## TASK PROMPT
Please revise the part of the records that opens with the line containing "scientific name: Austrocidaria umbrosa" and closes with the line containing "family: Podicipedidae", changing "phylum" to "division" and leaving all else unchanged. Return only those lines.

## DATASET EXCERPTS

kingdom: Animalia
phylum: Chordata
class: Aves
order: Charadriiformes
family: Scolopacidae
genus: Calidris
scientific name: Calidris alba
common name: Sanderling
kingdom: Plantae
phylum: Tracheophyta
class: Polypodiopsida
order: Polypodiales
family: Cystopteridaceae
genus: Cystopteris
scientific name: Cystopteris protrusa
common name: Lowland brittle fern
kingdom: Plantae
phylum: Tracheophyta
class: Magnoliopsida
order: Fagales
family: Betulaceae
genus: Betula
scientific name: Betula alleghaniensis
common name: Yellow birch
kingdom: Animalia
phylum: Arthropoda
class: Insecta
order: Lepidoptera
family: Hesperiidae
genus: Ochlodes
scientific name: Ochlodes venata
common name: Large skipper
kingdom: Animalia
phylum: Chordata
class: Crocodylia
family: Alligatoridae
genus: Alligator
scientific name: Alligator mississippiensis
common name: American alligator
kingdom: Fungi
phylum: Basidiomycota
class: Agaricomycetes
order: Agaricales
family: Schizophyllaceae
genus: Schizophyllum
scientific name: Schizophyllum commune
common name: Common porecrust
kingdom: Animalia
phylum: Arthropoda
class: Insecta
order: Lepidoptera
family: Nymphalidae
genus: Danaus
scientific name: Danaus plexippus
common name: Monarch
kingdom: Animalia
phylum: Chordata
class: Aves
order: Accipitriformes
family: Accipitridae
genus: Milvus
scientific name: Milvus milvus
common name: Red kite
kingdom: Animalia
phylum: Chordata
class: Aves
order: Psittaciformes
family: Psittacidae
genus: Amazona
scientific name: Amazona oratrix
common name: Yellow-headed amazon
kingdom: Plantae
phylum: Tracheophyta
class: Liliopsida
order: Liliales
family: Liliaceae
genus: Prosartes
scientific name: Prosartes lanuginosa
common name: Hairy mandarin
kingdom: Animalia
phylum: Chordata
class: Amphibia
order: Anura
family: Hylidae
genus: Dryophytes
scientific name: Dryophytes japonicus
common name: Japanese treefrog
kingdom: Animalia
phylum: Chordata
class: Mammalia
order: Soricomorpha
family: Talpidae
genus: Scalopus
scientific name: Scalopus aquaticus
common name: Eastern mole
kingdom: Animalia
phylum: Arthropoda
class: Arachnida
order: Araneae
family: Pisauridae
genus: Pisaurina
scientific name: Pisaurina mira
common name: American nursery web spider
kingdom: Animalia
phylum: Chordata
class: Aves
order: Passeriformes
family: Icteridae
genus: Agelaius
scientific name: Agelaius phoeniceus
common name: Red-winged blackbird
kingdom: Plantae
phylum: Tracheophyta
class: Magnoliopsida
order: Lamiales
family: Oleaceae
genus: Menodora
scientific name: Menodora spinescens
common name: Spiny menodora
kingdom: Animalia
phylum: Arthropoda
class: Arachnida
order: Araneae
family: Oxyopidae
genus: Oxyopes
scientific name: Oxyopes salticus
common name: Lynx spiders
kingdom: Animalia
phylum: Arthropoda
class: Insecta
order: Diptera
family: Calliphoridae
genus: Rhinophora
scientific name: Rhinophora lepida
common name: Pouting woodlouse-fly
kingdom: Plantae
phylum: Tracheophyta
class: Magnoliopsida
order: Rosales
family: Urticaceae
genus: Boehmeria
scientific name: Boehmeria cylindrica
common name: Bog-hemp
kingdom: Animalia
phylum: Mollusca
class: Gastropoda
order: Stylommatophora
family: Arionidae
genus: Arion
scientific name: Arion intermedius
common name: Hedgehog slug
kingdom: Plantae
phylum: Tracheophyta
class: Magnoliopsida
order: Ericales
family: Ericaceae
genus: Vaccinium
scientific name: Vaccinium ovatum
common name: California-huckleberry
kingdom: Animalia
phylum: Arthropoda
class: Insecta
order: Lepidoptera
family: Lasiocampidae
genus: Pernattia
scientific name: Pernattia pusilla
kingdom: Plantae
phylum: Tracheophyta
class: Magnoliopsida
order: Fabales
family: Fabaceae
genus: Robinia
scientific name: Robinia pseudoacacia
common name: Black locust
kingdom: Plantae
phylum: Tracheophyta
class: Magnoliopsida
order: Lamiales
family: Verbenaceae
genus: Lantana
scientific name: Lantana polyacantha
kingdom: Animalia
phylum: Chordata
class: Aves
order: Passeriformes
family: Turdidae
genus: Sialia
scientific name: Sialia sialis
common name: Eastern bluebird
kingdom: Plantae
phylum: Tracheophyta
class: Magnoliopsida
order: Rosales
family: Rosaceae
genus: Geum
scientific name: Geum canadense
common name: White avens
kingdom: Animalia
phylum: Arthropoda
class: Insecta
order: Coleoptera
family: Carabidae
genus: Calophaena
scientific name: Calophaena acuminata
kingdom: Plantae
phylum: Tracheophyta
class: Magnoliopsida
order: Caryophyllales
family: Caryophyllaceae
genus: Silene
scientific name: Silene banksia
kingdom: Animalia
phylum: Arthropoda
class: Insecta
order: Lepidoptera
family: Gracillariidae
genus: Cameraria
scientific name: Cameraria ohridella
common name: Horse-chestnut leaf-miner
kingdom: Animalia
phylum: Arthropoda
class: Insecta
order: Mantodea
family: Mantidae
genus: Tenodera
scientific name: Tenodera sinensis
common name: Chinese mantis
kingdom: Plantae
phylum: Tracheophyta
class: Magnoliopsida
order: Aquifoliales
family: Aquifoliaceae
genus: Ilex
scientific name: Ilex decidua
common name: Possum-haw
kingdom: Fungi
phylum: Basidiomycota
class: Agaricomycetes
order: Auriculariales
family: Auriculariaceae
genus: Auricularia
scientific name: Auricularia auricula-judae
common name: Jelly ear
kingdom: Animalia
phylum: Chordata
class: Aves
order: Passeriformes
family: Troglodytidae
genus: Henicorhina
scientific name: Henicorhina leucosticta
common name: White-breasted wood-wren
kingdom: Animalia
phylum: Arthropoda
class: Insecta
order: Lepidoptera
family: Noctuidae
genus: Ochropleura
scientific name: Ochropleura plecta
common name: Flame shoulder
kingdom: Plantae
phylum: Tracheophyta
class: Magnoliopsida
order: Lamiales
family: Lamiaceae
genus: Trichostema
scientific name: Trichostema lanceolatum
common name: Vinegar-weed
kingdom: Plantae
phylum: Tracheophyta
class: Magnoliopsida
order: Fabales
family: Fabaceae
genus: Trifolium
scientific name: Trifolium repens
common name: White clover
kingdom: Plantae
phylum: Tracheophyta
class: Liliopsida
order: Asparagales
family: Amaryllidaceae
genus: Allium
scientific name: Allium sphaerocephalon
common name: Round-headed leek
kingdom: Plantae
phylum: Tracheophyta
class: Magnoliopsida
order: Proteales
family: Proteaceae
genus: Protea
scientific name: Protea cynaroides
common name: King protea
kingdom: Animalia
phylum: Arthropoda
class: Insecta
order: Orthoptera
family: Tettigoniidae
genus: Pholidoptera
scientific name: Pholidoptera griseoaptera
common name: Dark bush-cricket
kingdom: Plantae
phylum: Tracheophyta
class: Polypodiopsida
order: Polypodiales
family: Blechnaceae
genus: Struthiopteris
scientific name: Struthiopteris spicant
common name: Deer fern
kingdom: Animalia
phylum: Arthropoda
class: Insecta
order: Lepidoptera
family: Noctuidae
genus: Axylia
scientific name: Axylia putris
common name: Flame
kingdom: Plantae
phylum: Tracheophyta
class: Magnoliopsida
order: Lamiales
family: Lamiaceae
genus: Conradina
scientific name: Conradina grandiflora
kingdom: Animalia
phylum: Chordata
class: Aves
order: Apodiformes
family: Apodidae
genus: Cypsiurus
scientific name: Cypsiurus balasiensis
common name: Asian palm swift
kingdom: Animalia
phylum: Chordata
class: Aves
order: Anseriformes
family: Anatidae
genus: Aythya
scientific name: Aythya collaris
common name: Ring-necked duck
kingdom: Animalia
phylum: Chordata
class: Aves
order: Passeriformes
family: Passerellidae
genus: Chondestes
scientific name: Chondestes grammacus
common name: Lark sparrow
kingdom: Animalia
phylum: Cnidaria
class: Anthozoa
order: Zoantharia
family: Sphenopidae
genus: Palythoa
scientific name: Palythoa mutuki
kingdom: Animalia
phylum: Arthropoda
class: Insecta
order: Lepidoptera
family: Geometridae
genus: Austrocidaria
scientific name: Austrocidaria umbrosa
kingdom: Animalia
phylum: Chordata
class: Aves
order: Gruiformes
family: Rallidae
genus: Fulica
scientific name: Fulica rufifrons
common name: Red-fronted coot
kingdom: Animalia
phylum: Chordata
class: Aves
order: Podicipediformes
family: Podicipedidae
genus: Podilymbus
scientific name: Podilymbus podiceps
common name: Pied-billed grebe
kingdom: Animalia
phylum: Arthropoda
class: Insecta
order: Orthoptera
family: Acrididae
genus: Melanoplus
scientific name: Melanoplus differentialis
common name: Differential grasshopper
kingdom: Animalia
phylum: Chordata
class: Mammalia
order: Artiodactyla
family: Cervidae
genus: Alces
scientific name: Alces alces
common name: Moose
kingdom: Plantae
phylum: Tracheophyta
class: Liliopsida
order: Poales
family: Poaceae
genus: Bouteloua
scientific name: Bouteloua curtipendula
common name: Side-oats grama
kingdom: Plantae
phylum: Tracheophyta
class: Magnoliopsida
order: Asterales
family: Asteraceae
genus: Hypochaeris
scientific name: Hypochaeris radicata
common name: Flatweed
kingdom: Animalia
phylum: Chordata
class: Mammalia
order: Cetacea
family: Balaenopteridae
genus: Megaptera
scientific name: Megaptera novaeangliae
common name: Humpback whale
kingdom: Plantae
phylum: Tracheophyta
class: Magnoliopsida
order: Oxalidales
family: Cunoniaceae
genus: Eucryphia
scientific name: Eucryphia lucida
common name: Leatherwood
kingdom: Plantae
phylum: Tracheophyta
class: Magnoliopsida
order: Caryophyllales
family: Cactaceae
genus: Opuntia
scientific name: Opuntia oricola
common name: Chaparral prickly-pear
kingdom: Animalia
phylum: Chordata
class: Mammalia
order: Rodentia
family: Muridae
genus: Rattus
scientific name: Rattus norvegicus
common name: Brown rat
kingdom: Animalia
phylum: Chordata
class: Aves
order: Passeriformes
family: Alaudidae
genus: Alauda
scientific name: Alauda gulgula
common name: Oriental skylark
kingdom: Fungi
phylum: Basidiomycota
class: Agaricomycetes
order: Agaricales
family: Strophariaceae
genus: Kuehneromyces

## REPLY
scientific name: Austrocidaria umbrosa
kingdom: Animalia
division: Chordata
class: Aves
order: Gruiformes
family: Rallidae
genus: Fulica
scientific name: Fulica rufifrons
common name: Red-fronted coot
kingdom: Animalia
division: Chordata
class: Aves
order: Podicipediformes
family: Podicipedidae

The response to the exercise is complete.